• [Work order]: The answer consists only of the lines from the beginning of the listing below to the line holding "Unusual occurrences, i.e.", inclusive, with every picture removed.

• [Given data]:
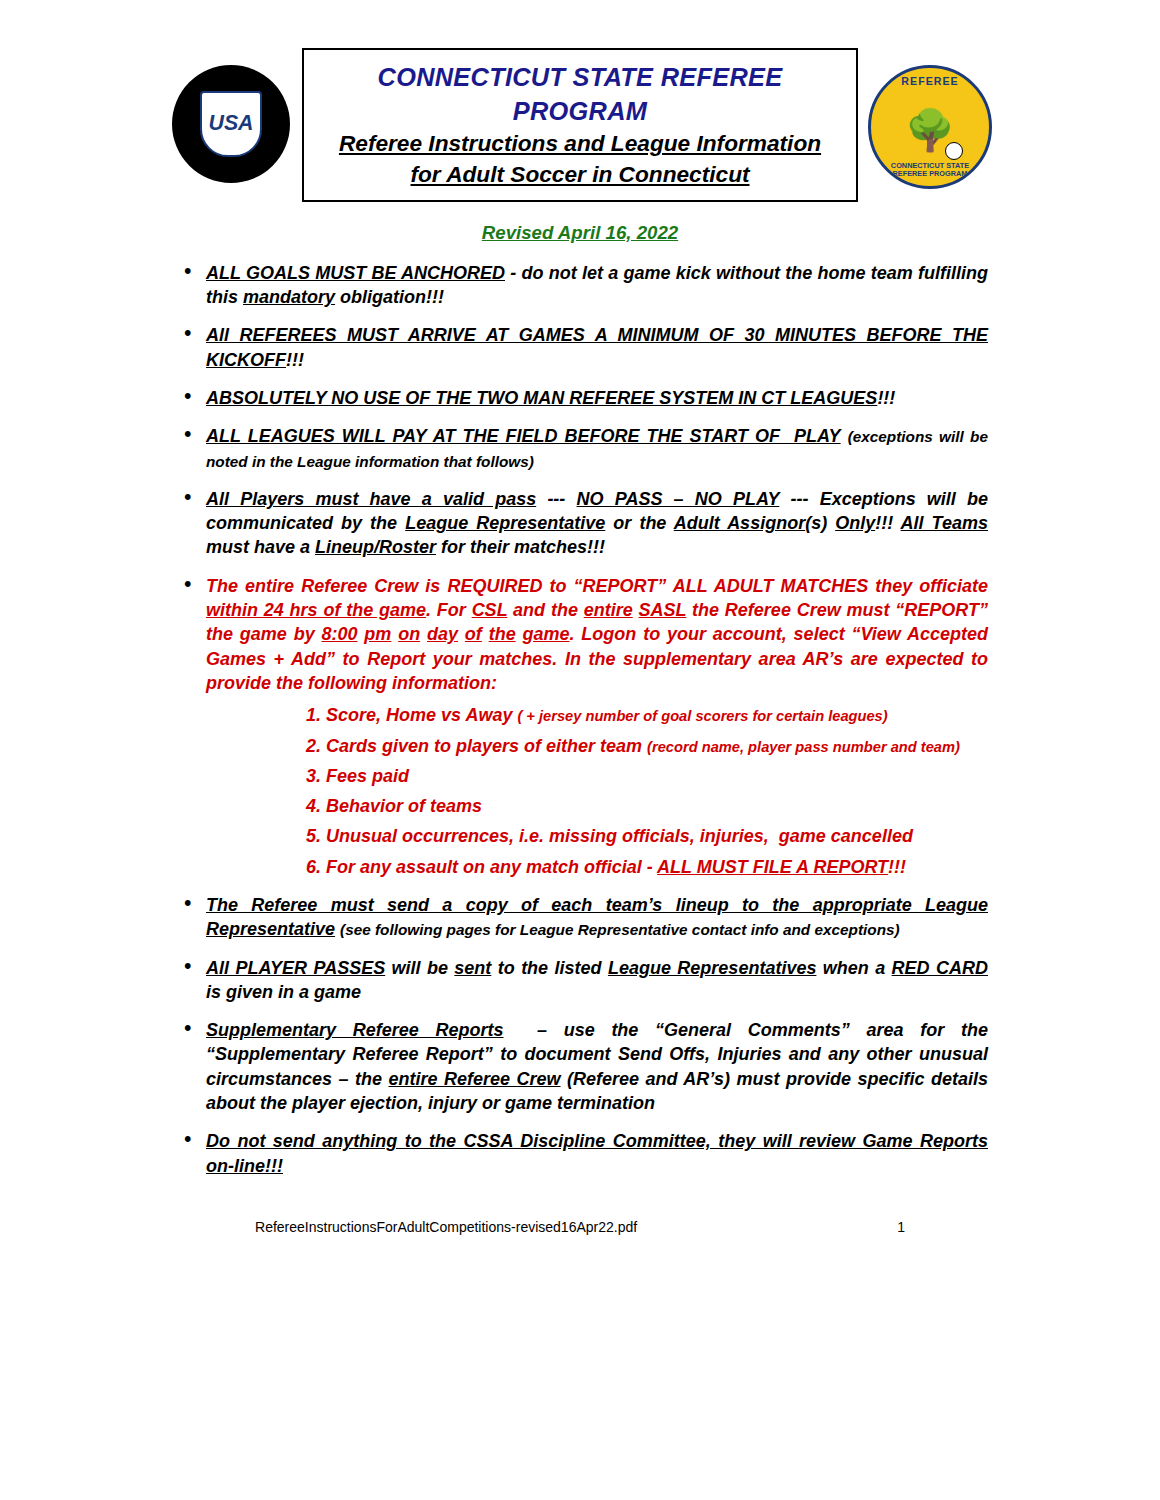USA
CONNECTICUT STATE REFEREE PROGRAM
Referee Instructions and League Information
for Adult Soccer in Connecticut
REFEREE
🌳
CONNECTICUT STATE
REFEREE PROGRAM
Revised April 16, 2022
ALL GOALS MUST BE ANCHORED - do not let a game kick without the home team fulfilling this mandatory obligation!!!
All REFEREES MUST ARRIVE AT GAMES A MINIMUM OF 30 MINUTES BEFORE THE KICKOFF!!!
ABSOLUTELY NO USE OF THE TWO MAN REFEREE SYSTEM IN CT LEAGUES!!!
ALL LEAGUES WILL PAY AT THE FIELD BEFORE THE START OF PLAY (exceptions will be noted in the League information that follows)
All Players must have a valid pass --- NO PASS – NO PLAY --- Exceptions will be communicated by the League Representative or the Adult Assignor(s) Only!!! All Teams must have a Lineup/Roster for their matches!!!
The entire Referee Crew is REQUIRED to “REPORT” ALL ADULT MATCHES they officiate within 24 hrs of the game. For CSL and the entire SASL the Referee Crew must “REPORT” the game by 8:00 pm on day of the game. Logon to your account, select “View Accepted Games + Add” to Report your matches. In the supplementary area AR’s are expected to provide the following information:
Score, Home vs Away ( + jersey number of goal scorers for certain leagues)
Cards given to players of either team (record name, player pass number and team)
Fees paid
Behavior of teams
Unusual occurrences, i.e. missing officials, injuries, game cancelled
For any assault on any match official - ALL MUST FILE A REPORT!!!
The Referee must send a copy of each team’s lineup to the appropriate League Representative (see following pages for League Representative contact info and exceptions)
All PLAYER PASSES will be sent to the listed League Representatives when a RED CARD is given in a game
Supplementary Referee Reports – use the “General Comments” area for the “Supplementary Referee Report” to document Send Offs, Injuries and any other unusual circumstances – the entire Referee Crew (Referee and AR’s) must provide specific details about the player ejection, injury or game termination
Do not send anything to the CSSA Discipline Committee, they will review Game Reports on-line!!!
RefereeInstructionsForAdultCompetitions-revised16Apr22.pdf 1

• [Response for this exercise]:
USA
CONNECTICUT STATE REFEREE PROGRAM
Referee Instructions and League Information
for Adult Soccer in Connecticut
REFEREE
🌳
CONNECTICUT STATE
REFEREE PROGRAM
Revised April 16, 2022
ALL GOALS MUST BE ANCHORED - do not let a game kick without the home team fulfilling this mandatory obligation!!!
All REFEREES MUST ARRIVE AT GAMES A MINIMUM OF 30 MINUTES BEFORE THE KICKOFF!!!
ABSOLUTELY NO USE OF THE TWO MAN REFEREE SYSTEM IN CT LEAGUES!!!
ALL LEAGUES WILL PAY AT THE FIELD BEFORE THE START OF PLAY (exceptions will be noted in the League information that follows)
All Players must have a valid pass --- NO PASS – NO PLAY --- Exceptions will be communicated by the League Representative or the Adult Assignor(s) Only!!! All Teams must have a Lineup/Roster for their matches!!!
The entire Referee Crew is REQUIRED to “REPORT” ALL ADULT MATCHES they officiate within 24 hrs of the game. For CSL and the entire SASL the Referee Crew must “REPORT” the game by 8:00 pm on day of the game. Logon to your account, select “View Accepted Games + Add” to Report your matches. In the supplementary area AR’s are expected to provide the following information:
Score, Home vs Away ( + jersey number of goal scorers for certain leagues)
Cards given to players of either team (record name, player pass number and team)
Fees paid
Behavior of teams
Unusual occurrences, i.e. missing officials, injuries, game cancelled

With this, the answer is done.